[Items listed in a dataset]
───

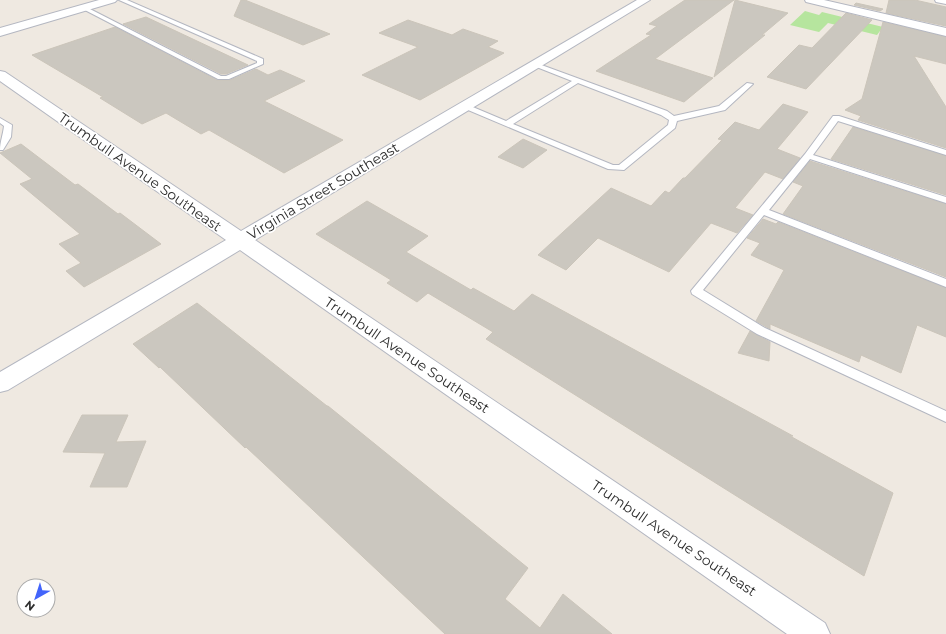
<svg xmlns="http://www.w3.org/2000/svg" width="946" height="634" font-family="Montserrat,sans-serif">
  <rect width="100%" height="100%" fill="#efe9e1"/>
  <path fill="#b6e59e" d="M805 11 819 15 822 12 883 27 877 35 828 23 819 32 790 25Z"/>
  <g fill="#cbc7bf" stroke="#cbc5ba">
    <path d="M241 0H245L330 34 303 45 234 16Z"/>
    <path d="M685 0H734L655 59 713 78 684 102 596 71 651 35 646 34 657 26 649 24Z"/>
    <path d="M735 0 788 13 762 35H765L714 77Z"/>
    <path d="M889 0H915L946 7V26L886 13Z"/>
    <path d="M856 3 883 9 880 11 854 5Z"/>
    <path d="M846 13 872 20 806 89 767 77 799 45 812 48Z"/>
    <path d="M146 17 248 65 226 74H221L123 24Z"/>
    <path d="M408 20 452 35 463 29 498 41 488 47 504 53 420 100 362 75 418 47 379 33Z"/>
    <path d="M883 22 946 37V64L914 56 946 107V148L858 120 861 116 845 110 862 99Z"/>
    <path d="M115 27 217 80H230L256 69 268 75 280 70 305 81 264 101 343 140 284 173 209 130 201 134 166 113 142 124 100 98 103 97 32 55Z"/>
    <path d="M783 104 808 112 777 149 800 158 783 179 765 172 735 208 753 215 737 233 711 223 669 272 598 238 566 270 538 255 611 188 651 206 665 191 669 193 683 178H685L722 140 718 139 735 122 759 130Z"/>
    <path d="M853 127 946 156V195L831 159Z"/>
    <path d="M523 139 547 150 523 168 498 157Z"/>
    <path d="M21 144 75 185 78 184 118 214 120 213 161 244 84 287 66 271 81 263 59 244 80 234 20 184 32 179 0 153Z"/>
    <path d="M810 161 946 204V277L783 214 803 186 793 182Z"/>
    <path d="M367 201 428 236 406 252 471 290 473 288 514 311 532 294 793 436H790L893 493 864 576 486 339 493 332 428 293 417 302 387 283 391 280 316 234Z"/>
    <path d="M763 219 776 224 778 222 946 288V337L917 325 901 373 861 355 859 362 770 324V329L756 321 784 270 751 255 760 243 747 238Z"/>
    <path d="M197 303 327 406H328L528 568 505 599 540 628 563 594 612 634H445L246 447 245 448 160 367 159 368 133 344Z"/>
    <path d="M750 331 770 342 769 361 738 353Z"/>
    <path d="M82 415H128L116 442 146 441 127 487H90L105 453 63 452Z"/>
  </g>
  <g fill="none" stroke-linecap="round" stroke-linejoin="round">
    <g stroke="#b4b7c1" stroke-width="2">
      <g id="lane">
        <path d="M119 0H127L263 59V64L229 79H218L81 8 86 7 221 76H226L257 63V61Z"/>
        <path d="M536 63 667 111 674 116 719 106 747 83 753 84 725 110 677 121 675 128 624 170 608 169 461 107 462 105H468L506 121 572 81 534 66 533 65ZM578 83 661 115 669 120 668 125 619 165H613L513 124Z"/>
        <path d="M833 116H839L946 150V155L838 121 813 155 946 197V203L810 159 769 210 946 279V287L764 215 703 290 765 328 946 411V422L757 334 692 294 691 291 805 154Z"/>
        <path d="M0 118 12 125 11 137 3 150H0C0 142 3 135 4 126L0 123Z"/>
      </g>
    </g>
    <g stroke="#b4b7c1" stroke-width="2">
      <g id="street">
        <path d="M637 0H650L255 240 825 623 830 634H787L240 250 8 390 0 392V372L226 240 0 81V71L5 72 241 231Z"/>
        <path d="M805 0H824L946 28V36L806 2Z"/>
        <path d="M935 0H946V4L936 2Z"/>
      </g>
    </g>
    <g stroke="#b4b7c1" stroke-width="2">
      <path id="secondary" d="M99 0H117L115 2 0 36V28Z"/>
    </g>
    <use href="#lane" fill="#fff" fill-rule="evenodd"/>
    <use href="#street" fill="#fff" fill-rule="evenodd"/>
    <use href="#secondary" fill="#fff" fill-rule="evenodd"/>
  </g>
  <g text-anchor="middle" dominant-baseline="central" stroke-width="3.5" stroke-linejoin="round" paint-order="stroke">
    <g font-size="14" fill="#2e2e2e" stroke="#fff">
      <text transform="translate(140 172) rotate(35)">Trumbull Avenue Southeast</text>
      <text transform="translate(323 191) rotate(-31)">Virginia Street Southeast</text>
      <text transform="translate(407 355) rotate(34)">Trumbull Avenue Southeast</text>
      <text transform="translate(674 538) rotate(34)">Trumbull Avenue Southeast</text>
    </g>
  </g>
  <g transform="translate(36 598) rotate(219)"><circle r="19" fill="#ffffff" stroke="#ababab"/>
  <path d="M0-3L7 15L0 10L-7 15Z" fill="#4264fb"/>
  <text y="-6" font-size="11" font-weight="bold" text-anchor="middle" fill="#2e2e2e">N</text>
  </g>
</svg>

───

* [What to do] Go through the records and gather the lines that hold "size".

* [Written solution]
    <g font-size="14" fill="#2e2e2e" stroke="#fff">
  <text y="-6" font-size="11" font-weight="bold" text-anchor="middle" fill="#2e2e2e">N</text>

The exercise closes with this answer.